Cydia Search is a new resource developed by Planet-iPhones that allows you to search and browse for Cydia content from your desktop computer. With a full set of browsing and navigation options, Cydia Search takes the pain out of using the iPhone to browse for jailbreak content.

Cydia Search is a quick and easy way to read all about the apps/tweaks, etc available through Cydia on a jailbroken iPhone.

You can browse by repos, categories, and top rated/newest packages. When you search for something, the package’s information is available right there in your desktop browser. The description, author, hosted repo, file size, homepage, sponsor, etc. are all quickly available for any package through Cydia Search.

A nifty iPhone frame on the right side of each package’s page in Cydia Search displays screenshots from the package’s iPhone-optimized page in Cydia. These screenshots allow you to read the package’s changelog.

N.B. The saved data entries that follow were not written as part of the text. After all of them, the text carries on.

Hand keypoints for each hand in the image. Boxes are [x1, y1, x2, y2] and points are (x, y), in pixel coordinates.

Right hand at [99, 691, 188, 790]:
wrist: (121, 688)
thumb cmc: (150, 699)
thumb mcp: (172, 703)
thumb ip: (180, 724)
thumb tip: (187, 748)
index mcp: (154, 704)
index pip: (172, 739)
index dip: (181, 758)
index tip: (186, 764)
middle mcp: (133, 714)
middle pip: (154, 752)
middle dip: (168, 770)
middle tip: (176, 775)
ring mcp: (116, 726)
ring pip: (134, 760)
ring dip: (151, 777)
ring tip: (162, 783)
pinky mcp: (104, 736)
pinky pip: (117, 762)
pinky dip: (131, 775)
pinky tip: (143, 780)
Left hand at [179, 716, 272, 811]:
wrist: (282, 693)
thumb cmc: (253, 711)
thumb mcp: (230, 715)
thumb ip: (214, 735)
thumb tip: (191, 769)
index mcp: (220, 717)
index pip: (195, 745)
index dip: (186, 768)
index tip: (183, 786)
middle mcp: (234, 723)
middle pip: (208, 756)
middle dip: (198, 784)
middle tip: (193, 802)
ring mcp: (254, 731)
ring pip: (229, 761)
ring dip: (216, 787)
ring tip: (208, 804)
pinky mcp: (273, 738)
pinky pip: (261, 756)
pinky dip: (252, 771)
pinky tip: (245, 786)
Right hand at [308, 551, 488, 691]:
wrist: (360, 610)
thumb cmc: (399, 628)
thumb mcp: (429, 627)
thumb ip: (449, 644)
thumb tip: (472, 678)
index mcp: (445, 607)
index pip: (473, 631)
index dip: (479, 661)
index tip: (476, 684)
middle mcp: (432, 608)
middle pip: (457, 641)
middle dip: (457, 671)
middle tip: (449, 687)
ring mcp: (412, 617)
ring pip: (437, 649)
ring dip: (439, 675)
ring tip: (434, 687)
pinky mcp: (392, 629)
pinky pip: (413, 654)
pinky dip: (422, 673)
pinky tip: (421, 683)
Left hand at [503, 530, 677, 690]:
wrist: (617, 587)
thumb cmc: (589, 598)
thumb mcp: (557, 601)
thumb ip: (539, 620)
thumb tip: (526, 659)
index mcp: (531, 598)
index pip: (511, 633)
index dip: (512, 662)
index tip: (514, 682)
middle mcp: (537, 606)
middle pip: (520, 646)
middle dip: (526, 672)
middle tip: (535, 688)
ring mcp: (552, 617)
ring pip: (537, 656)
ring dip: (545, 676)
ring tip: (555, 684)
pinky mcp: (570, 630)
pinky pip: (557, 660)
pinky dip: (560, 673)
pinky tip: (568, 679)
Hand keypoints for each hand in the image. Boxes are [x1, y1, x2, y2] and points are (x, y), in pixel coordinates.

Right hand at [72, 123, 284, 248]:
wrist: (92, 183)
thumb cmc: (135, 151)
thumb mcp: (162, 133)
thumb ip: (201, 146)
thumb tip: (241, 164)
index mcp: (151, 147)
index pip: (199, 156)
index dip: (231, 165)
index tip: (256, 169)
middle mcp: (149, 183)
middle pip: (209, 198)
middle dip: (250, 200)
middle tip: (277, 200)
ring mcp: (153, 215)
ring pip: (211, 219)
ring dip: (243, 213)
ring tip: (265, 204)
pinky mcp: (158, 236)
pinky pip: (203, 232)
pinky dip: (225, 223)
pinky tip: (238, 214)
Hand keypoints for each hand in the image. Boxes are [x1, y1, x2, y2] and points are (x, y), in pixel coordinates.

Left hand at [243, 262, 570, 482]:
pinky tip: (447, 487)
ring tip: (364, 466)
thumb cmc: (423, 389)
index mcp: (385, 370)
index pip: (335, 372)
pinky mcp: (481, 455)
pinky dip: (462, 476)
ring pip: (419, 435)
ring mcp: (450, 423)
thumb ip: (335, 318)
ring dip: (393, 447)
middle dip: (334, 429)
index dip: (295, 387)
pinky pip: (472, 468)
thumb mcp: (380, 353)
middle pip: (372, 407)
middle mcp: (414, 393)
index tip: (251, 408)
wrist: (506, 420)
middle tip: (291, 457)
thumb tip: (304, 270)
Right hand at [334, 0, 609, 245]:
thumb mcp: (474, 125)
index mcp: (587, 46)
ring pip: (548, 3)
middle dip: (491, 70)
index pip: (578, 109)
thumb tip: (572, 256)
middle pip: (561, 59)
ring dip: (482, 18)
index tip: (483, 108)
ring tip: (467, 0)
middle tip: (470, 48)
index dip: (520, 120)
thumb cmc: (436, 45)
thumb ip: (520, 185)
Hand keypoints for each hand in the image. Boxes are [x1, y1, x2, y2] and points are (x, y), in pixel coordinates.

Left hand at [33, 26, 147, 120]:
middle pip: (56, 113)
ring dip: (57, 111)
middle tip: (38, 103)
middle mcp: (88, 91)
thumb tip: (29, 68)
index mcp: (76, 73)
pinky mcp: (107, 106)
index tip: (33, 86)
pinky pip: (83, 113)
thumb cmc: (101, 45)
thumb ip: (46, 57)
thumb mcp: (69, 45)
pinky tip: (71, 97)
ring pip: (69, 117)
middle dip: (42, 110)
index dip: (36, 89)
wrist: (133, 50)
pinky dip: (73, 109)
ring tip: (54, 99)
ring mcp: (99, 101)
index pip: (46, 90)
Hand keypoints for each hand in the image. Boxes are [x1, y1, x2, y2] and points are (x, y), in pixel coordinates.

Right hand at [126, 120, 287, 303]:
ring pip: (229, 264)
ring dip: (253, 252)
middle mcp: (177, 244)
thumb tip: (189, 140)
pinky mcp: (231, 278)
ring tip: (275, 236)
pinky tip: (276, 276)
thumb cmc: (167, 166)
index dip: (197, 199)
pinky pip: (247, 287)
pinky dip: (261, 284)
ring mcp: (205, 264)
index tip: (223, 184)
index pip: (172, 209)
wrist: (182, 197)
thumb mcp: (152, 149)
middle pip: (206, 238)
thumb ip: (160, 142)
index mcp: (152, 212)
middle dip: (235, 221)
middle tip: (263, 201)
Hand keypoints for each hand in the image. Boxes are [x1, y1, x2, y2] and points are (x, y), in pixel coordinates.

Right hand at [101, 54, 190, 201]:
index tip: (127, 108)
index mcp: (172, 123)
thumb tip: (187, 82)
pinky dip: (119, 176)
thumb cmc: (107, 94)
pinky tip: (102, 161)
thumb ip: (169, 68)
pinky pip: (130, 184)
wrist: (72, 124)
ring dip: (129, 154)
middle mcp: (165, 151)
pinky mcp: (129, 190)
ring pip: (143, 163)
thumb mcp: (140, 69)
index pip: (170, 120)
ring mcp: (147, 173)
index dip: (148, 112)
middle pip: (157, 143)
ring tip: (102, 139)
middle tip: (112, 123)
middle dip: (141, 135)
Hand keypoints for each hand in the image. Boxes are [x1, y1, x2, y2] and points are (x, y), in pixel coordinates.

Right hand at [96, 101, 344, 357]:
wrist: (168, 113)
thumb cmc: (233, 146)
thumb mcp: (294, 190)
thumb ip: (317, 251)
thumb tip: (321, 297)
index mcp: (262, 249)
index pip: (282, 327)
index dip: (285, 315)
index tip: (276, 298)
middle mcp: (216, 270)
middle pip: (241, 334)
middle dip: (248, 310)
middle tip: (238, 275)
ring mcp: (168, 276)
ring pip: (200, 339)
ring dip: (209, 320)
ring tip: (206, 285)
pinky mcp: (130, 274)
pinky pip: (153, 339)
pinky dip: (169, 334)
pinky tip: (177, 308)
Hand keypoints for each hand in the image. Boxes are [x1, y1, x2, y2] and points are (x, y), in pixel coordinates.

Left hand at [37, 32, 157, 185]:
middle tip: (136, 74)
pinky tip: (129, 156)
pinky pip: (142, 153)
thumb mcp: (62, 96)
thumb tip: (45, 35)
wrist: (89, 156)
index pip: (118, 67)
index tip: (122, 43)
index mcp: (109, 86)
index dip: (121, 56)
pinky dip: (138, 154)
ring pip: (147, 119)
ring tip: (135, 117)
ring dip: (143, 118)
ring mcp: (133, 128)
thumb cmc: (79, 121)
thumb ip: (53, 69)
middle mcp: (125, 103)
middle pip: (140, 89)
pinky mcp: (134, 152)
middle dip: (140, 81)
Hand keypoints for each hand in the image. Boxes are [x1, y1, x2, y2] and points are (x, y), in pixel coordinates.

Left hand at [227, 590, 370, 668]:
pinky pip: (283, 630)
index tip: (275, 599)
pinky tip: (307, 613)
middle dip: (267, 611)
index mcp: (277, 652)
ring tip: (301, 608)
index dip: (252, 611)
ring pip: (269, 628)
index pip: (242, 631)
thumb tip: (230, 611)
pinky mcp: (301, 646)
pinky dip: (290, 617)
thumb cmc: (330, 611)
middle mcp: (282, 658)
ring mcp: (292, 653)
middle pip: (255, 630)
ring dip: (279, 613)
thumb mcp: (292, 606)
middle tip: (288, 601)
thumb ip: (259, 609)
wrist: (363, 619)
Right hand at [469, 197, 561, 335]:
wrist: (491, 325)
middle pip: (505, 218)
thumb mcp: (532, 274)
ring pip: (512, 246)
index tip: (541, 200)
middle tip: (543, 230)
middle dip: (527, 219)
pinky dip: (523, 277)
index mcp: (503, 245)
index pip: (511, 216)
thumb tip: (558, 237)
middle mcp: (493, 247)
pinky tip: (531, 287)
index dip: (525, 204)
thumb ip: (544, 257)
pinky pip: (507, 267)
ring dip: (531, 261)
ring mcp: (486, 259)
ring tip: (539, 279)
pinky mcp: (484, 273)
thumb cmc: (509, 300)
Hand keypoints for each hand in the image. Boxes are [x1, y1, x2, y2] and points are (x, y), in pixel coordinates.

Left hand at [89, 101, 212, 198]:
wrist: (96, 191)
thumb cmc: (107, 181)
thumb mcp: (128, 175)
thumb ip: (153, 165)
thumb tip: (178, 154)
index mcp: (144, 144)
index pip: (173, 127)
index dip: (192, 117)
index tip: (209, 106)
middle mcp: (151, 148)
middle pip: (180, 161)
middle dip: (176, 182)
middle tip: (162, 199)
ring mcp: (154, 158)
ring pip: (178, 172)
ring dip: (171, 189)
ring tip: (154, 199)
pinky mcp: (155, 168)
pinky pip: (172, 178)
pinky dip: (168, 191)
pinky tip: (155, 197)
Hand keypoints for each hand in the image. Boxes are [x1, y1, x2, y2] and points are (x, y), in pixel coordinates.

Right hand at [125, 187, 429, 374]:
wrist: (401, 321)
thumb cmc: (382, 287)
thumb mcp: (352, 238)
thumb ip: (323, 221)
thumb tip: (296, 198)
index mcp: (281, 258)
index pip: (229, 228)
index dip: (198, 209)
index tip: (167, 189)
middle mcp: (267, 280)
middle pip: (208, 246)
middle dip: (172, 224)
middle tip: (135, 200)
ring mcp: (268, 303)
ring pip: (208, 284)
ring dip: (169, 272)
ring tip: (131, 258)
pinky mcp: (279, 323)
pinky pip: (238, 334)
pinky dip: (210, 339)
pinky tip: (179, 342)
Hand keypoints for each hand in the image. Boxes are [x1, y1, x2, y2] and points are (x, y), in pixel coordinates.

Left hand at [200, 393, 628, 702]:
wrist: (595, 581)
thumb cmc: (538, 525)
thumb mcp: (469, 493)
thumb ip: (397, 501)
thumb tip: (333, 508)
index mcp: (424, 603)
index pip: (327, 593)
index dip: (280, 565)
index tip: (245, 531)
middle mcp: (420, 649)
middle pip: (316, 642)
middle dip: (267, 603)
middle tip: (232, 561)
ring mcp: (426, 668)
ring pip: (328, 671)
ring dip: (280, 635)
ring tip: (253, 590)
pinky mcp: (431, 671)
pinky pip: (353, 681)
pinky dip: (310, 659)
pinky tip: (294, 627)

Unfortunately, you can’t see screenshots for packages in Cydia Search.

Cydia has needed a desktop companion for a very, very long time. It’s nice to see some method for browsing the jailbreak store on the desktop. We haven’t heard anything new about Cydia for Mac. Hopefully saurik still plans on developing a new version of Cydia for the desktop.

What do you think of Cydia Search? How can desktop computers and Cydia merge effectively? Hopefully one day we’ll see a full-fledged Cydia store for the Mac.